No item seguinte Kardec especifica cada uma das ações magnéticas, a saber: magnetismo humano, magnetismo espiritual e magnetismo humano-espiritual.
Curas instantâneas por um simples gesto, ou por um olhar, são formas para que se compreendam mecanismos que ocorrem, não exatamente por causa do olhar ou do gesto, que são materiais. Mas pelas disposições íntimas do Ser que se propõe doar algo bom de si mesmo, secundado por Entidades Benfeitoras, esteja com ou sem o conhecimento disso. Há uma prática denominada de “passe de coluna” que mais se aproximaria realmente de aplicações magnéticas não contivesse uma pitada de ritual e palavras sacramentais. (O Livro dos Médiuns – cap. XIV- item 176, 9).
Existe também uma proposta conhecida por “passe de sopro”, que deixa dúvidas sobre seu fundamento. Os Evangelistas não citaram nenhuma passagem onde Jesus tivesse curado alguém através do sopro; a Codificação também não falou sobre o assunto. O que se pretende é continuar mantendo as formas de se fazer as coisas, e formas são materiais, não são essenciais. Jesus se utilizou de alguns recursos materiais para realizar algumas curas; mas certamente não foi com o propósito de fazer com que se tornassem elementos de superstição. Mas também realizou benefícios curadores à distância. De maneira alguma pretendeu que se substituísse o necessitado por um interventor, transmitindo fluidos a este para que o doente os receba. Afinal a intervenção é puramente mental.
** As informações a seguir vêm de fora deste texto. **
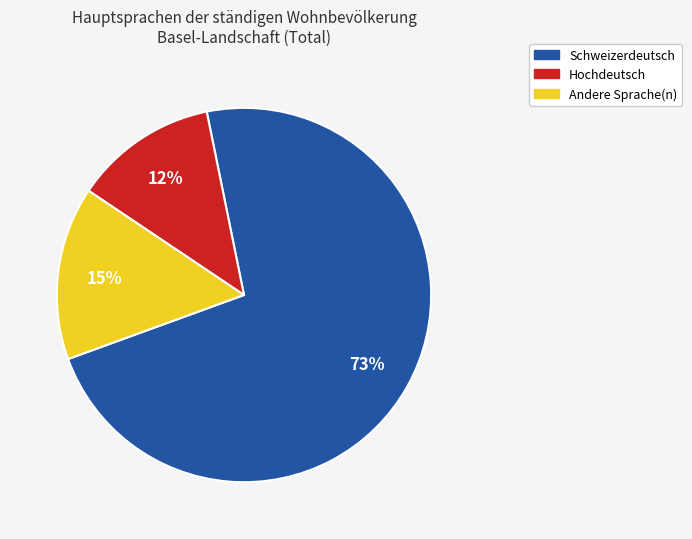

Which category has the biggest portion of the pie?

Schweizerdeutsch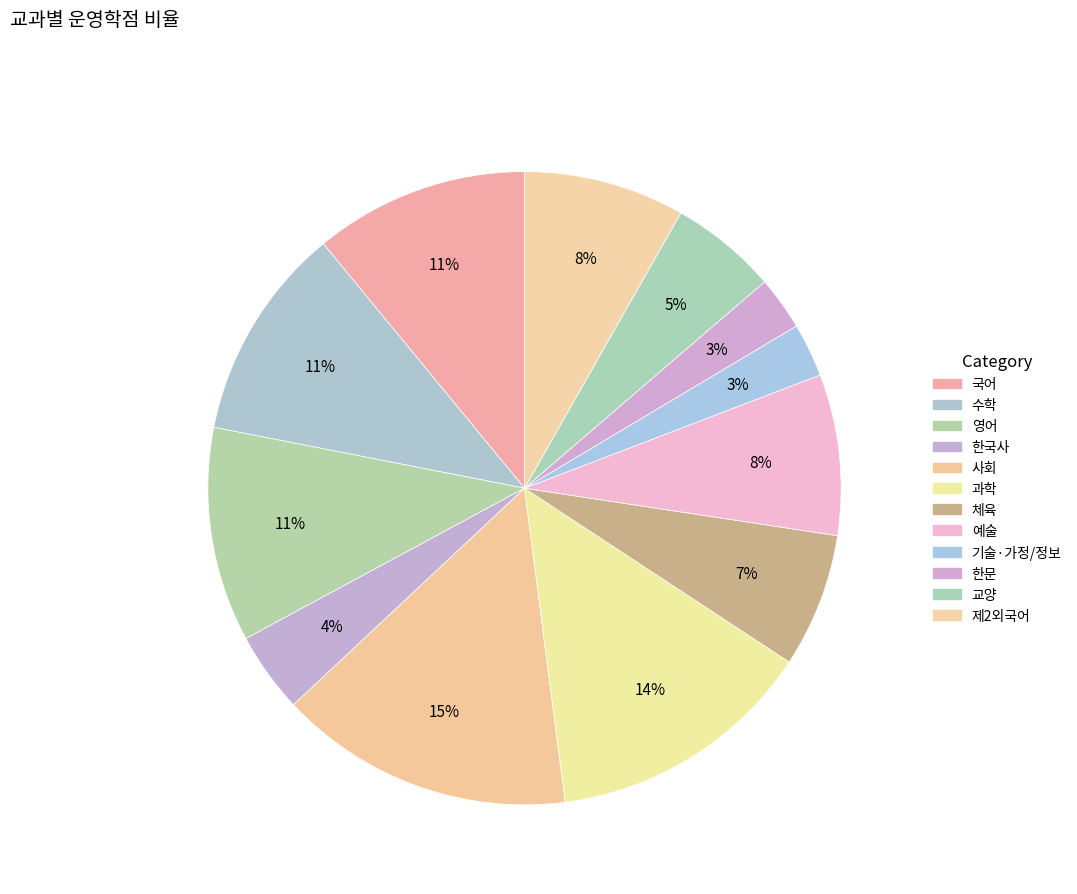

Count the number of slices in the pie.

12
É razoável que se reconheça o quanto a Medicina terrena tem aumentado cada vez mais os recursos de tratamento e prevenção de doenças. Os Benfeitores Espirituais também têm se reencarnado com o propósito de manifestar materialmente, claro que dentro dos limites que o planeta oferece, os recursos necessários para minimizar as mazelas humanas, pois isto representa oportunidades de trabalho no Bem e crescimento moral-espiritual e intelectual também para eles. As suas descobertas atendem não a um número limitado de indivíduos, mas a uma coletividade inteira. O trabalho no Plano Espiritual não se restringe a estas facetas tacanhas às quais o homem se acostumou a crer. Ou será que a magnânima atividade Divina está circunscrita aos “templos sagrados”?!
A cura espiritual se dá, entenda-se bem, quando o Ser Imortal estiver se depurado de suas imperfeições por ter compreendido melhor as Leis Imutáveis da natureza.